In all industrial products the EFTA countries are well on the way to free trade among themselves. They have cut tariffs by fifty percent already, two and a half years ahead of schedule, and they now plan elimination of all industrial tariffs before 1967. This would give Swedish lumber products, for instance, the same free entry into Britain as Canadian lumber, which now enjoys a Commonwealth preference of ten, fifteen and in a few cases of even twenty percent. Unlike the Common Market, EFTA will not impose a reverse preference against Commonwealth goods, but it will wipe out their existing special advantages.

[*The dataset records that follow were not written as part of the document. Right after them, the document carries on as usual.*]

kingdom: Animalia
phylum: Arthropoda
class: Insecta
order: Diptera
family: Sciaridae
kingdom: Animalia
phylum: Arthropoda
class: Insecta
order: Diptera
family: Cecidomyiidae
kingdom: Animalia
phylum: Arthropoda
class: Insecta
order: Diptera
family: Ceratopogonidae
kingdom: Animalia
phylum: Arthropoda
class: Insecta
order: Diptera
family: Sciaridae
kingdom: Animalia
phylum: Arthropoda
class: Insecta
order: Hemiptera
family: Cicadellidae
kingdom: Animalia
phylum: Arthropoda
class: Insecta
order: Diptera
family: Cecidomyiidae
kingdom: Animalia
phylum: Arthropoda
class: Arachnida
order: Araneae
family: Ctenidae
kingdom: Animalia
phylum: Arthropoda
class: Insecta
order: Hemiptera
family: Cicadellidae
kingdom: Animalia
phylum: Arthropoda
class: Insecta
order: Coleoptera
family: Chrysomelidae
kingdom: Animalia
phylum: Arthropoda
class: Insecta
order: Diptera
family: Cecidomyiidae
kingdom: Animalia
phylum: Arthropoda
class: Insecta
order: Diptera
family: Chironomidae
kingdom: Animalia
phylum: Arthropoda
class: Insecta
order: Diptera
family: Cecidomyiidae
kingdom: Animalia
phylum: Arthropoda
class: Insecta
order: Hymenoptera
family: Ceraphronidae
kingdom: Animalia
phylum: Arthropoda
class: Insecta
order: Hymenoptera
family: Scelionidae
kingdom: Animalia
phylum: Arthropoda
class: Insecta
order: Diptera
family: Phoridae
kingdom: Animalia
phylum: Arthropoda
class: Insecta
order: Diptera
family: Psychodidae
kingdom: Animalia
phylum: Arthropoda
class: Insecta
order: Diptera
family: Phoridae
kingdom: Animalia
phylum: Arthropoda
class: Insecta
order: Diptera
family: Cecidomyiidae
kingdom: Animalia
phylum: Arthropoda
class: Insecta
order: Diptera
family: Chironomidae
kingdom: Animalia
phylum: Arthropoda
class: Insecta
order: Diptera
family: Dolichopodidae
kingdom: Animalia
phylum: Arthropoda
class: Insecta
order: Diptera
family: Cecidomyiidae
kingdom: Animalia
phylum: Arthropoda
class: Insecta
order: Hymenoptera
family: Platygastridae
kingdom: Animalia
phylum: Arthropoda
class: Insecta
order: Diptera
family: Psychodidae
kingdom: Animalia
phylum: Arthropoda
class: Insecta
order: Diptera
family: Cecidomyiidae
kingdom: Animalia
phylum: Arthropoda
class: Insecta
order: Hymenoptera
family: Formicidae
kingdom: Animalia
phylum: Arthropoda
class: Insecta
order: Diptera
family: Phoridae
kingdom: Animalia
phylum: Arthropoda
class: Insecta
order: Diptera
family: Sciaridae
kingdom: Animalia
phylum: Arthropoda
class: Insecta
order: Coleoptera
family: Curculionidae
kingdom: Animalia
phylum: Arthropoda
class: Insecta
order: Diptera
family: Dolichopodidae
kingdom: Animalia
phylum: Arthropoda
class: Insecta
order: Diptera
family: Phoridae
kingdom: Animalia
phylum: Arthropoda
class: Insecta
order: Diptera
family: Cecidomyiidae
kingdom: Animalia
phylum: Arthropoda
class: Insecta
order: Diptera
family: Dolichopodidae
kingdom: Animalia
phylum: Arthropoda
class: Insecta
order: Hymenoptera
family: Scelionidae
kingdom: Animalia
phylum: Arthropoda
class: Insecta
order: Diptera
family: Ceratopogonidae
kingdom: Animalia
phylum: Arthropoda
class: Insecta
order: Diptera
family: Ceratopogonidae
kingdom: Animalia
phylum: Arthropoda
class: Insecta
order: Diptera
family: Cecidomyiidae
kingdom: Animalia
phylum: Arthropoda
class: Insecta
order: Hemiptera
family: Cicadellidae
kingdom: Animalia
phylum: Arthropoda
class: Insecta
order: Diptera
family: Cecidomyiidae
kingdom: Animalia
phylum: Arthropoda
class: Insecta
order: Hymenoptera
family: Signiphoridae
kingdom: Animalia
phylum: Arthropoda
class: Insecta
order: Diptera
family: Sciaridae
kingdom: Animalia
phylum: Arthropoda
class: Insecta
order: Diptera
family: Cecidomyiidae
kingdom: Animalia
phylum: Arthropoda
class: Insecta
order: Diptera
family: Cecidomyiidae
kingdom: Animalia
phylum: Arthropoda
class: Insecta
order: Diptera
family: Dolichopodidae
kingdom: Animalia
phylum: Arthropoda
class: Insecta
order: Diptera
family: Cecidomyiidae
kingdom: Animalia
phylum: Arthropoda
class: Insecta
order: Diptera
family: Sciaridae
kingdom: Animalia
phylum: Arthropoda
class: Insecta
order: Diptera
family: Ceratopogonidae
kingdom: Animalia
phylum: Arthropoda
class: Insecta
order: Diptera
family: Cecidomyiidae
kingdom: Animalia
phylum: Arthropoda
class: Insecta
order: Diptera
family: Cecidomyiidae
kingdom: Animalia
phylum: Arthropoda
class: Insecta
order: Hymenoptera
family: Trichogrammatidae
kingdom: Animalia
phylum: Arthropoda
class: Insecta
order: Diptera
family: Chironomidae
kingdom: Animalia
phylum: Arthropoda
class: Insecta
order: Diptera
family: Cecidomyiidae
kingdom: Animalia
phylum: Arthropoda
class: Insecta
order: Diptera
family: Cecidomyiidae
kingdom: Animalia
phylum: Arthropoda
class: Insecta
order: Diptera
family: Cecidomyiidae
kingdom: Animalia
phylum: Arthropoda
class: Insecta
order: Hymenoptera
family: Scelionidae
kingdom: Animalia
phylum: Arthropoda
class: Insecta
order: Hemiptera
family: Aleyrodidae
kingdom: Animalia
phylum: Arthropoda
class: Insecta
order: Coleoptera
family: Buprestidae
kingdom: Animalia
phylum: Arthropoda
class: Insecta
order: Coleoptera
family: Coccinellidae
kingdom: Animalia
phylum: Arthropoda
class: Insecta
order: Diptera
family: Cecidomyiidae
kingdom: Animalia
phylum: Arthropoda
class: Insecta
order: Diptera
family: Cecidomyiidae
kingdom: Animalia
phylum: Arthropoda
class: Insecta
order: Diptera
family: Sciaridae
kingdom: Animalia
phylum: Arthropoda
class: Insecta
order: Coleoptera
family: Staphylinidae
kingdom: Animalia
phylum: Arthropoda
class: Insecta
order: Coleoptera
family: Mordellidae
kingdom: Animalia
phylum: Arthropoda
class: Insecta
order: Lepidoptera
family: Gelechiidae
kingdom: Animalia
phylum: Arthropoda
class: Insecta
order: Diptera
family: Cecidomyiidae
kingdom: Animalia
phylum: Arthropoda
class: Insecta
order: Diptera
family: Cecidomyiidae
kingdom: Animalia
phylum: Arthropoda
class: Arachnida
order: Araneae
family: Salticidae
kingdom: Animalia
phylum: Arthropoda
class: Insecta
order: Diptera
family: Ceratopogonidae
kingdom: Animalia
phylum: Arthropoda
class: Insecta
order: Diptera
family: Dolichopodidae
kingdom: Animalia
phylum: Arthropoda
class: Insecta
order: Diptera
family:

But another subject came up at the EFTA meeting which for Canada was much more ominous. Denmark wants free access to the British market for its exports of farm products. Norway wants the same for fish. They back these demands with a very plausible argument; “You are asking us to give you free entry to our markets for all of your industrial goods, which is something not one of your Commonwealth countries is willing to do for you. Yet you keep our food exports from your market in favor of more expensive food from Canada and New Zealand and Australia. We want equal treatment.”

So far the British have made no reply to this request from their EFTA partners. The matter is to be discussed in more detail at the

next EFTA meeting in May. Britain has a farm industry and a farm vote of her own to protect, as well as the Commonwealth preference system. But a fundamental British policy ever since the repeal of the Corn Laws has been cheap food for the industrial worker, and now this becomes Britain's one great advantage over the Common Market countries with their inefficient, high-cost agriculture.

THE BRITISH ARE IN TROUBLE

Canada’s biggest food exports to Britain, like wheat, enjoy no preference — Britain gives free entry to anybody’s wheat. But several important smaller items are protected — fish products by preferences up to ten percent, cheese by fifteen percent, and so on.

I don’t mean to suggest that all or any of these Commonwealth preferences are necessarily doomed. But only that the British feel themselves to be in a dire economic plight and will take stern measures to get out of it. A fortnight ago the National Economic Development Commission published its opinion of what Britain’s rate of growth should be — four percent per year, or almost double what the orthodox Treasury view has deemed safe. Already this estimate has become a target, but the target cannot possibly be reached without inflation unless British exports get a rapid and massive expansion. That is what the British will be pressing for in May. Canadians should come prepared not just to make speeches but to make deals.